Sounds like the Nittany Lions are desperate. Right?
"You guys all think I am about ready to shoot myself. I am excited about the eight big games we have," Paterno said. "I am excited that I think I have a pretty good football team that is eventually going to be a darn good football team."
Paterno is full of contradictions as he continues to seek answers for Penn State's struggles. After last Saturday's 12-0 loss to Pittsburgh, Paterno suggested he might make wholesale changes.
"I'm going back home to square one," he said.
Paterno, still six victories shy of breaking Bear Bryant's Division I-A record of 323, even questioned himself.
"When things are as bad as they are, I think I have to start looking at me first," he said.
Three days later, and after some soul-searching and a lot of film-watching, Paterno wasn't ready to make any changes. Not in the starting lineup. Not in the game plan. Not in his approach.
"If the situation demands some adapting, I would hope that I am smart enough to analyze the situation and say this is what has to be done," Paterno said. "I have done that. I really don't think there is anything to adapt to. I just think that we have to do what we are doing better. It is as simple as that."
The 73-year-old Paterno, whose critics say the game has passed him by, has support from most of his players.
"I have 100 percent faith in Coach Paterno," defensive end Bob Jones said. "He's been coaching football longer than I've been alive. If anyone knows football, it's him. What he does now really shows he's a great coach. He's frustrated, but he doesn't bring us down mentally."
One player, however, has openly questioned the competence of the coaching staff. After a 24-6 loss to Toledo on Sept. 9, tailback Larry Johnson criticized the play-calling on offense, saying it's "too predictable" and outdated.

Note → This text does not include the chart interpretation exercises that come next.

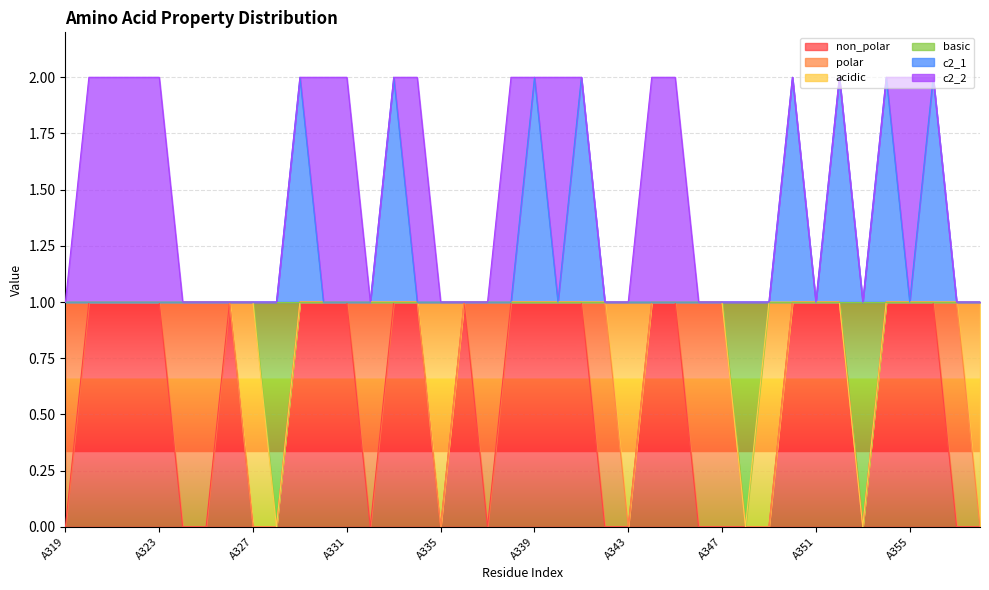

Does the chart display data point markers on the line(s)?

No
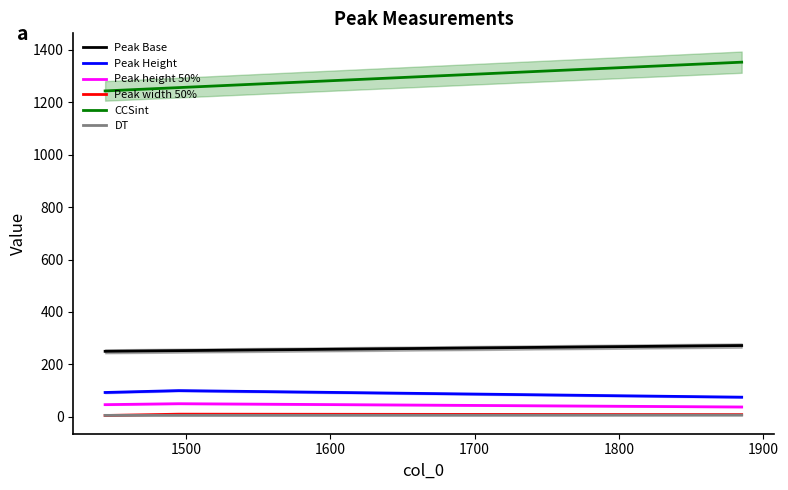

Between 1600 and 1500, which is larger?

1600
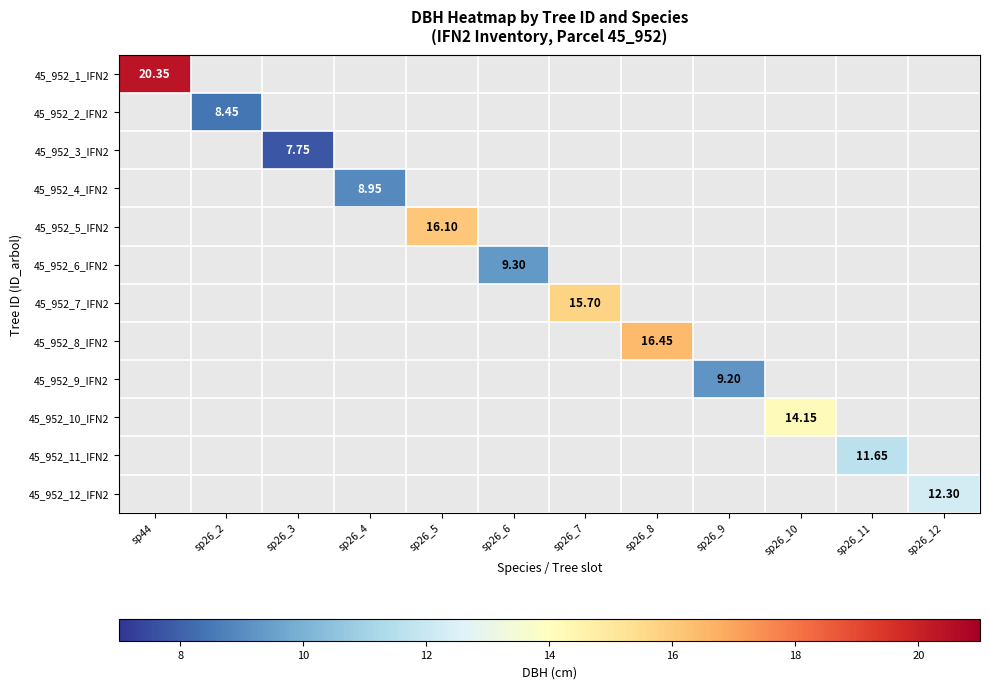

Which category has the highest value across all series?

sp44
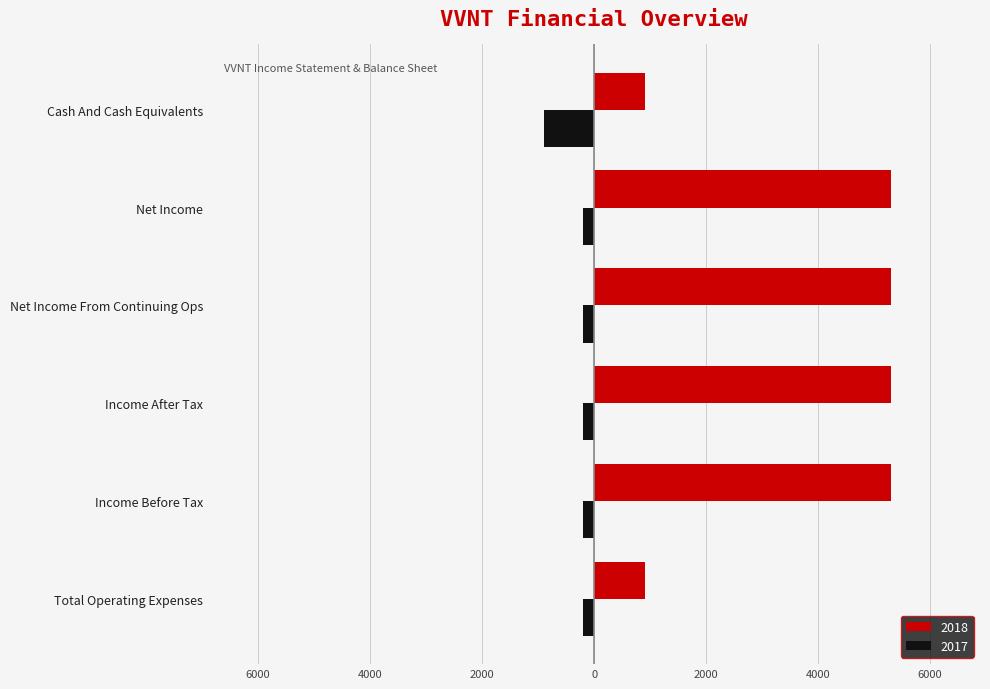

What are all the series names shown in the legend?

2018, 2017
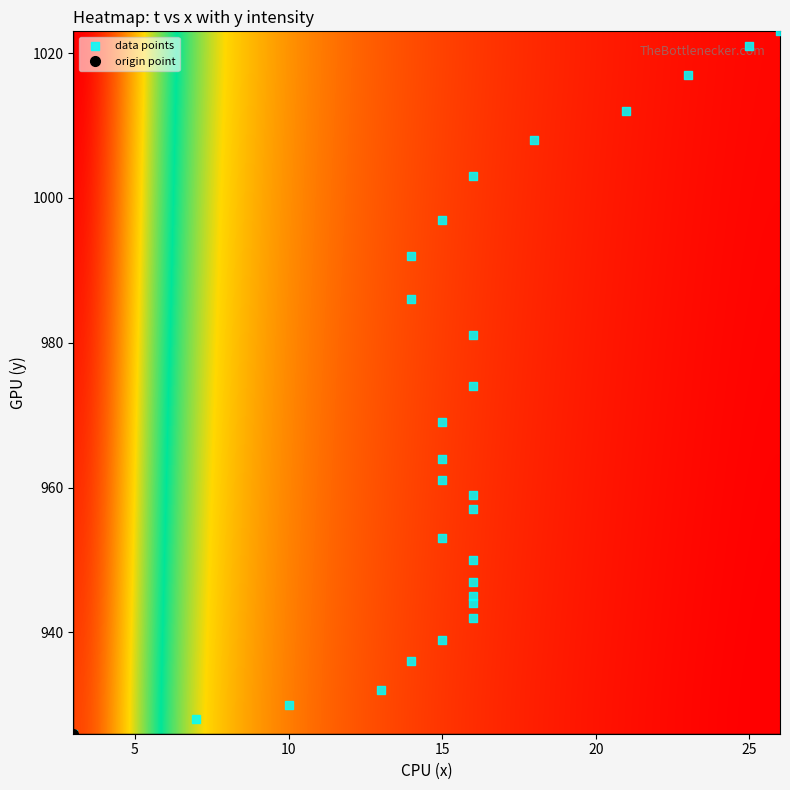

What is the difference between the second highest and second lowest values?

93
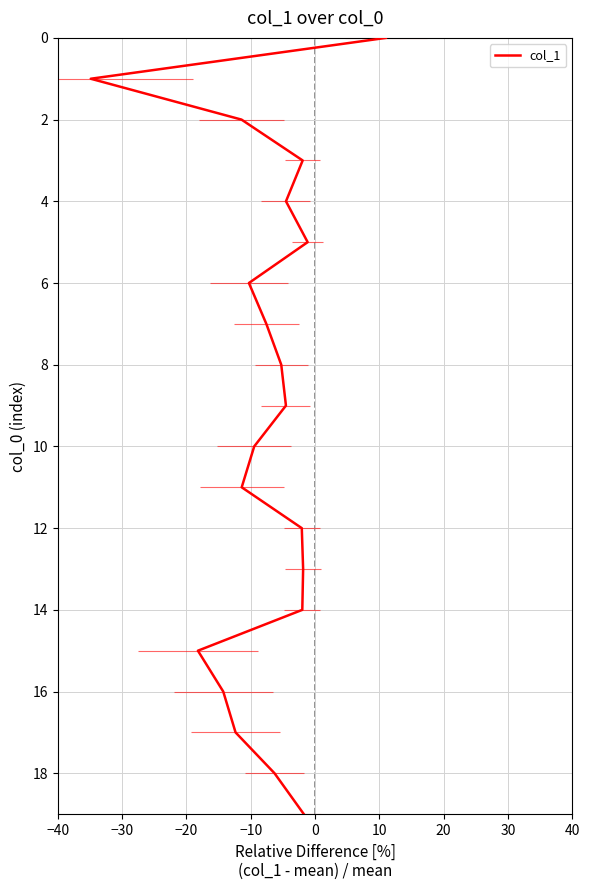

Reading right to left, what are all the values shown in this chart?

19	18	17	16	15	14	13	12	11	10	9	8	7	6	5	4	3	2	1	0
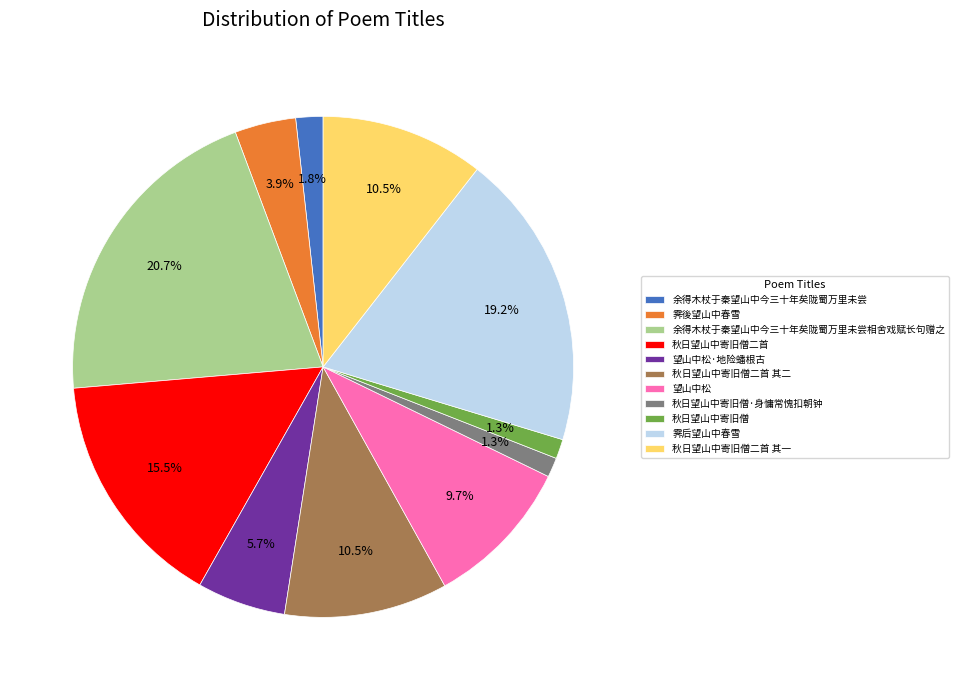

To the nearest percent, what is the difference between the largest and smallest slice percentages?

19%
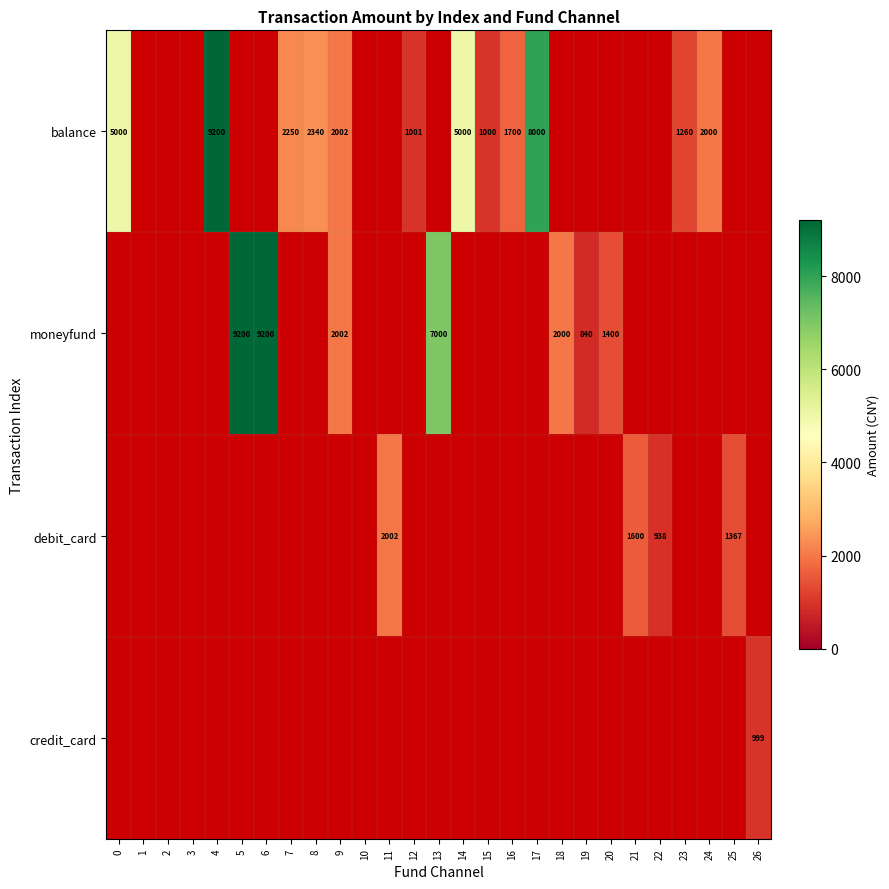

What is the difference between the highest and lowest values at 13?

7000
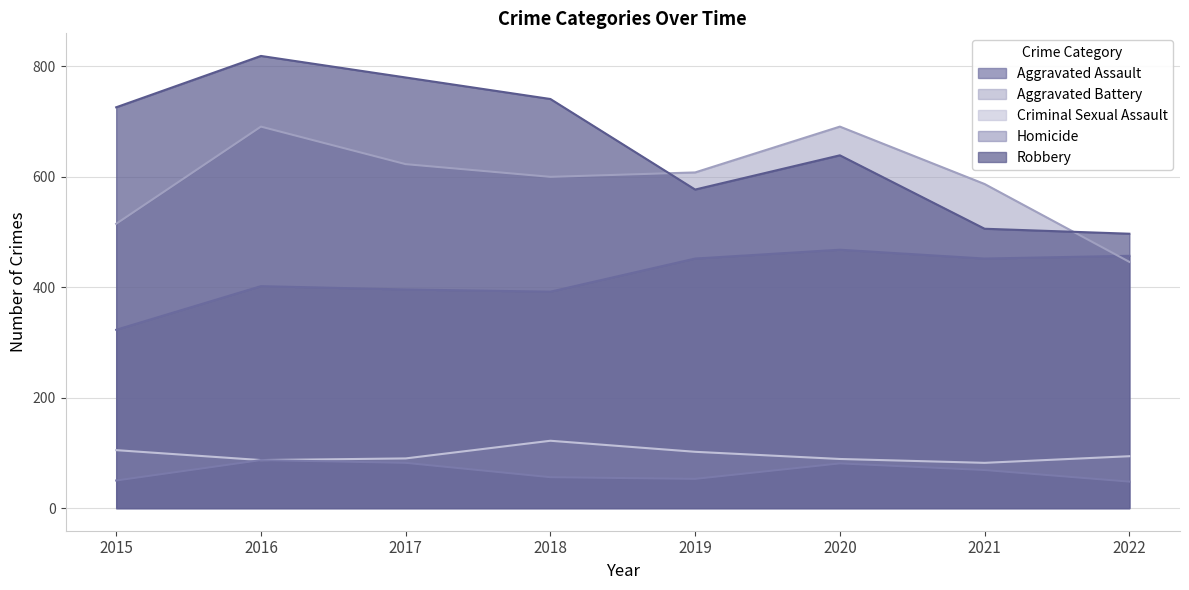

What is the maximum value shown in the chart?

819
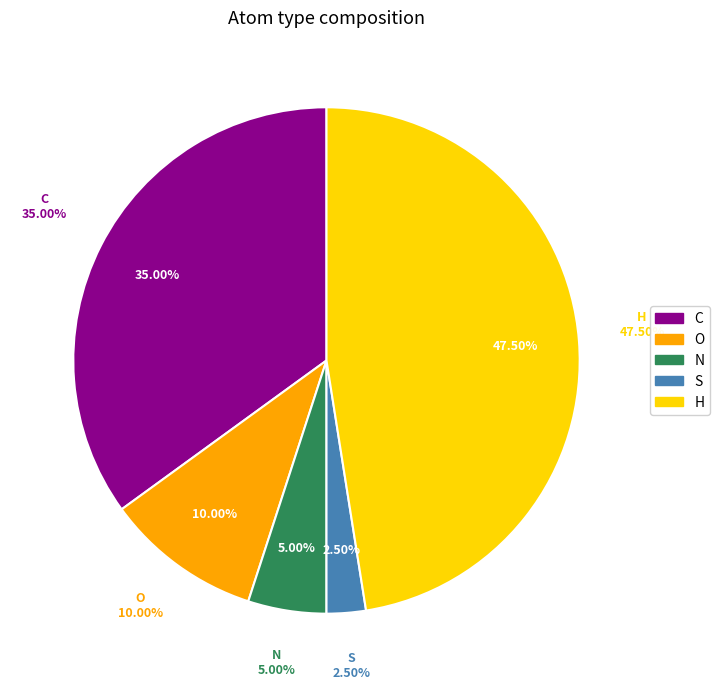

Combined, do O and N account for over 50%?

No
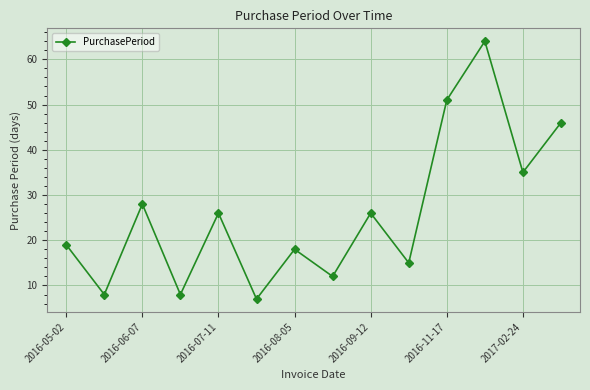

How many points are higher than both their immediate neighbors (excluding endpoints)?

5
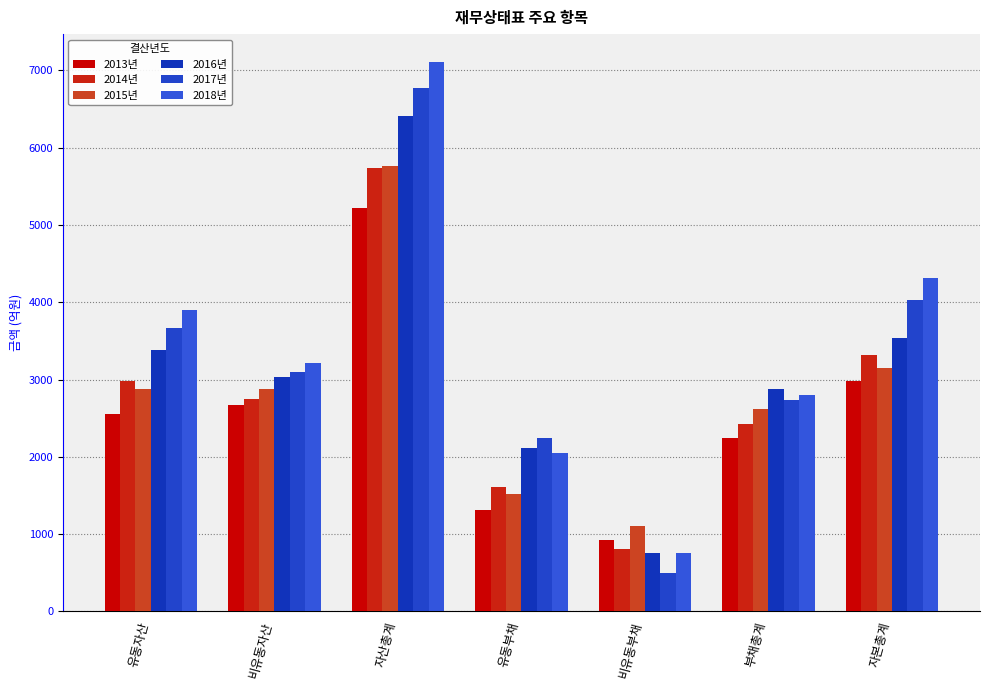

What position from the left is 유동자산?

1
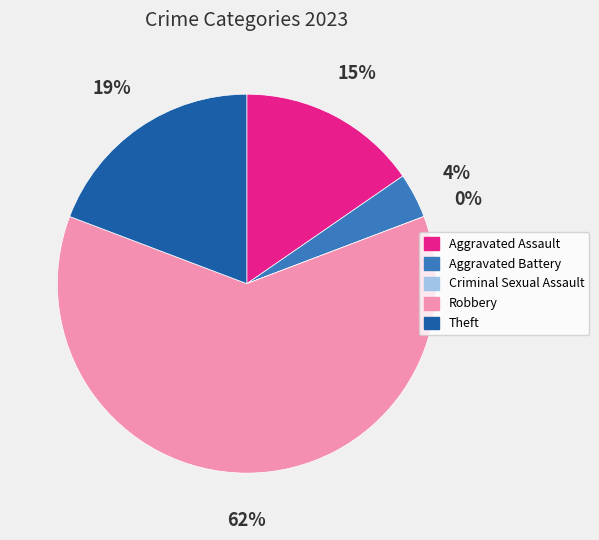

Which category accounts for the majority?

Robbery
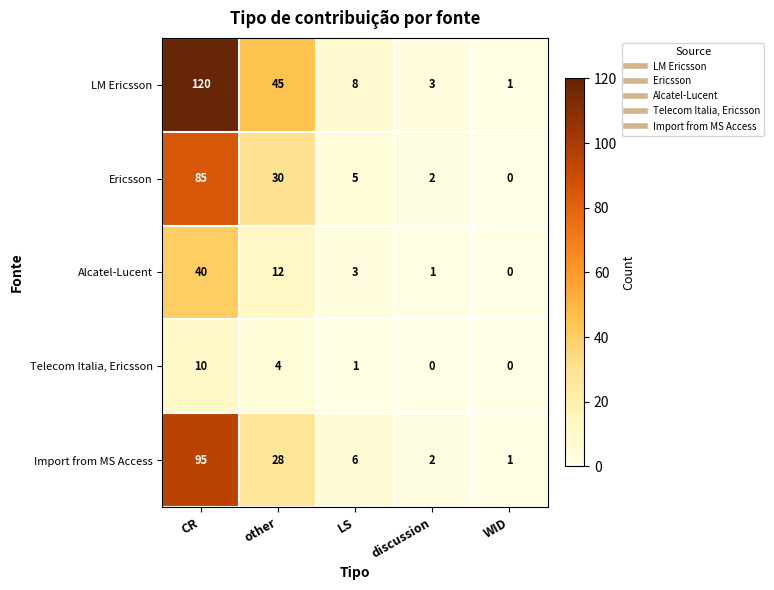

Where is Telecom Italia, Ericsson nearest to the value 5?

other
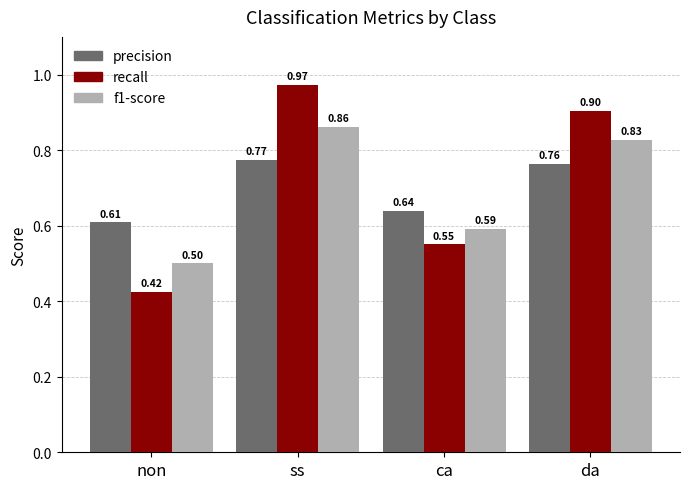

What position from the left is non?

1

"We've got coaches who've been here for 30, 20 years. It seems like things never change," Johnson said.
Of course, Paterno disagreed.
"I think Johnson shot his mouth off without thinking about it," Paterno said. "He is a young kid and a very ferocious competitor. (His comments) had nothing to do with the way we have played the last couple of weeks."
Neither Johnson's comments nor the predictability of Penn State's offense will matter today in the Big Ten opener against Ohio State. The Buckeyes (3-0) are coming off a sluggish 27-16 victory over Miami (Ohio) and are looking to avenge last year's 23-10 loss at State College.
"I never imagined Penn State would be like this, for them to have a start like this," Ohio State tailback Derek Combs said.
Still, the Buckeyes are wary.
"We're not going to see a lot of cautious play this weekend," Ohio State offensive coordinator Chuck Stobart said. "My guess is they'll turn it loose and let it go. Right or wrong, let 'em go play. They've got to get running to the ball like they did a year ago."
Entering the season many figured Penn State would have more trouble on defense than offense. After all, the Nittany Lions lost nine starters to graduation, including Courtney Brown and LaVar Arrington, the top two picks in the NFL draft.
Instead, Penn State's biggest problem has been scoring. The Nittany Lions have 11 points in their three losses.
Quarterback Rashard Casey has been erratic, the offense line has been inconsistent, the running game has been nonexistent and the receivers routinely fail to make simple catches.
None of this has been a surprise to Paterno.
"Unfortunately, when I talked to people before the season, nobody listened to me," Paterno said. "I said we were going to have a tough time. We were a young team and it was going to take awhile for this team to play itself into being a good football team."
At this rate, it seems it will take much longer than "awhile."
Well, maybe a few minutes in Paterno's eyes.
"We are all right," Paterno said. "I really don't think we are very far off."